Community-Based Adherence Support for Coinfected Patients
Improving retention in HIV care for patients coinfected with TB is critical. Studies on DOT therapy for TB have shown that tracing participants who default on treatment can retain patients in care and reduce transmission to the community. A study of community tracer teams for TB treatment in South Africa found a significant decrease in patients defaulting from treatment in tracer verses nontracer subdistricts (P = .02). 39 In addition, there is evidence that a similar approach is valuable in treatment of HIV-positive patients on ART. A randomized trial assessing the effects of community-based peer health workers on long-term treatment with ART found decreased virologic failure rates and a reduction in lost to follow-up (LTFU) rates. 40
Patients coinfected with HIV and TB have a higher pill burden and are therefore more at risk of suboptimal adherence than monoinfection patients. Therefore, aiming to reduce LTFU among this patient population is critical to treatment success. A study from Kenya demonstrated utilization of contact tracing for those patients with HIV and TB. They found that HIV patients LTFU declined from 21.2% to 11.5% in a 3-year period, while TB patients’ LTFU rates declined from 19.3% to 12% in the same period.

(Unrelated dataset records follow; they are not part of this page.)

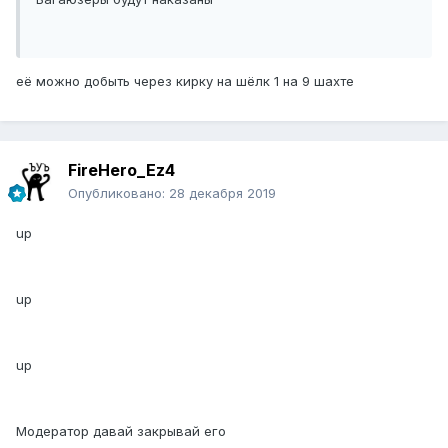
её можно добыть через кирку на шёлк 1 на 9 шахте
FireHero_Ez4
Опубликовано:
28 декабря 2019
up
up
up
Модератор давай закрывай его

A total of 85% of patients were able to be contacted, meeting the WHO goal of <20% LTFU. 41 Integration of care in the community for patients coinfected with HIV and TB could be enhanced with dual tracking of defaulters through the same community health worker.
Conclusion
Improved integration of HIV-TB testing and treatment beyond the health facility represents an opportunity to further promote the timely diagnosis and treatment of coinfected patients, with the aim of controlling the HIV-TB syndemic. To this end, future programs should include active TB and HIV case finding not only in the clinic but also in the community. 42 Community health workers and other community systems can improve linkage to ART services and provide integrated follow-up for defaulters from both TB and HIV treatment programs. Community-based initiation and distribution of HIV and TB treatment offer the ability to scale-up the number of patients in treatment while not overwhelming health systems. However, data are lacking in examining the benefits of initiating ART and TB treatment in the community setting. and this should be a focus of future research. Improving the diagnosis, care, and outcomes for HIV-TB coinfected patients is an important step toward turning back the tide of HIV.
Footnotes
Declaration of Conflicting Interests
The author(s) declared no potential conflicts of interest with respect to the research, authorship, and/or publication of this article.
Funding
The author(s) received no financial support for the research, authorship, and/or publication of this article.